- Harrods enfrenta ação legal sobre um adicional de £1 por cliente que não é repassado aos funcionários, em um caso-teste que pode impactar outros restaurantes.
- A ação, movida por 29 trabalhadores dos restaurantes de Harrods e apoiada pela união United Voices of the World (UVW), será julgada em setembro.
- A nova legislação, em vigor desde outubro de 2024, exige que todas as gorjetas e taxas de serviço sejam distribuídas aos funcionários; Harrods aplica cobrança obrigatória de bandeja, além de uma taxa de serviço opcional, e entrega apenas a taxa aos trabalhadores.

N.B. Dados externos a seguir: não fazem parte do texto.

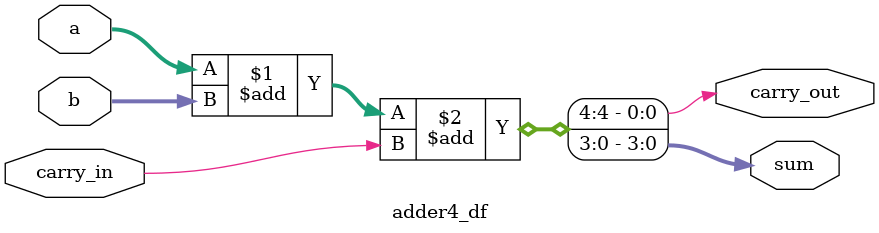
<source format=v>
module adder4_df (sum, carry_out, a, b, carry_in);
    input [3:0] a, b;
    input carry_in;
    output [3:0] sum;
    output carry_out;

    assign {carry_out, sum} = a + b + carry_in;
endmodule


</source>
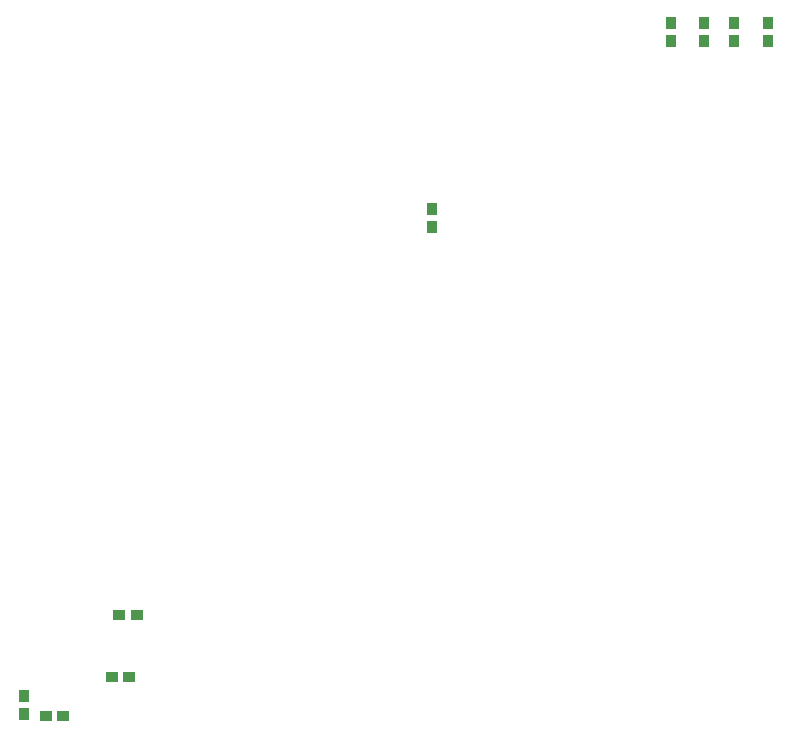
<source format=gbp>
G04 Layer_Color=128*
%FSLAX44Y44*%
%MOMM*%
G71*
G01*
G75*
%ADD43R,1.0000X0.9500*%
%ADD44R,0.9500X1.0000*%
D43*
X344290Y107950D02*
D03*
X359290D02*
D03*
X337940Y55880D02*
D03*
X352940D02*
D03*
X282060Y22860D02*
D03*
X297060D02*
D03*
D44*
X609600Y452000D02*
D03*
Y437000D02*
D03*
X894080Y609480D02*
D03*
Y594480D02*
D03*
X864870Y609480D02*
D03*
Y594480D02*
D03*
X839470Y609480D02*
D03*
Y594480D02*
D03*
X811530Y609480D02*
D03*
Y594480D02*
D03*
X264160Y39250D02*
D03*
Y24250D02*
D03*
M02*

</source>
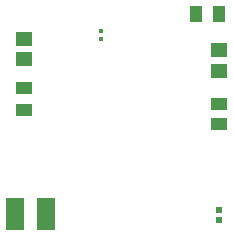
<source format=gtp>
G04*
G04 #@! TF.GenerationSoftware,Altium Limited,Altium Designer,20.2.7 (254)*
G04*
G04 Layer_Color=8421504*
%FSLAX25Y25*%
%MOIN*%
G70*
G04*
G04 #@! TF.SameCoordinates,98EDEFB3-FBBC-4785-AB48-8CD72EF7211F*
G04*
G04*
G04 #@! TF.FilePolarity,Positive*
G04*
G01*
G75*
%ADD15R,0.05363X0.03969*%
%ADD16R,0.05363X0.04546*%
%ADD17R,0.06115X0.10654*%
%ADD18R,0.05363X0.04166*%
%ADD19R,0.01428X0.01788*%
%ADD20R,0.03963X0.05544*%
%ADD21R,0.02254X0.02423*%
D15*
X51181Y265201D02*
D03*
Y272304D02*
D03*
D16*
X116142Y284944D02*
D03*
Y278048D02*
D03*
X51181Y288881D02*
D03*
Y281985D02*
D03*
D17*
X58368Y230315D02*
D03*
X47931D02*
D03*
D18*
X116142Y267232D02*
D03*
Y260327D02*
D03*
D19*
X76772Y291339D02*
D03*
Y288942D02*
D03*
D20*
X115948Y297244D02*
D03*
X108461D02*
D03*
D21*
X116142Y228346D02*
D03*
Y231721D02*
D03*
M02*

</source>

- Os trabalhadores argumentam que a cobrança de cobertura funciona como taxa de serviço na prática e, portanto, deveria ser distribuída aos empregados. Harrods nega essa leitura.
- A loja afirma que administra a cobrança obrigatória de forma separada da cobrança de serviço de 12,5 por cento, que é repassada aos funcionários desde janeiro de dois mil e vinte e dois.
Harrods terá ação trabalhista sobre uma cobrança de £1 por pessoa que não vai para os funcionários. O caso envolve 29 trabalhadores dos restaurantes da loja, com apoio do sindicato UVW. A audiência acontece em setembro, no Reino Unido, e pode influenciar outros restaurantes de luxo.
A disputa questiona se a cobrança de £1 funciona como gorjeta de serviço na prática. A legislação de outubro de 2024 determina que todas as gorjetas e taxas de serviço sejam distribuídas aos trabalhadores.
Harrods emprega mais de 330 pessoas na área de restaurantes. A cobrança obrigatória é separada da gorjeta de 12,5% que já é repassada aos empregados. A empresa alega que o valor é diferente do serviço e usa-o para custos da casa.
Quem está envolvido
Os trabalhadores de Harrods formam o núcleo do processo, orientados pela UVW. O sindicato afirma que a cobrança deveria ser distribuída aos colaboradores. Harrods contesta, dizendo que a cobrança funciona de forma distinta.
A UVW sustenta que a cobrança funciona como serviço e, portanto, deveria chegar aos trabalhadores. Os advogados da empresa afirmam que o repasse já ocorre via a gorjeta de 12,5% e que a política é transparente.
Detalhes do processo
O caso é visto como teste para determinar o que caracteriza uma gorjeta na prática. A legislação de 2023 estabelece que gorjetas, gratificações e taxas de serviço devem beneficiar os trabalhadores.
Harrods afirma que aplica a cobrança de acordo com políticas internas, com diálogo contínuo com os funcionários. A empresa diz que a cobrança é separada da gorjeta e tem finalidade distinta.
Contexto no setor
Além de Harrods, restaurantes como Ivy, Delaunay e Wolseley costumam adotar cobrança similar. Trabalhadores alegam que a prática dificulta a clareza sobre a distribuição de recursos.
A administração ressalta que a gorjeta de 12,5% é repassada aos empregados desde janeiro de 2022, antes da lei atual. A posição é de que o conjunto de pagamentos continua alinhado com padrões de luxo.
Perspectivas futuras
O resultado do tribunal pode abrir precedentes para outros estabelecimentos. A decisão pode esclarecer como as cobranças obrigatórias devem ser tratadas na prática, sob a lei atual.
Harrods enfatiza que mantém diálogo direto com colegas sobre remuneração e benefícios. A empresa diz que busca manter condições de trabalho alinhadas com seus valores.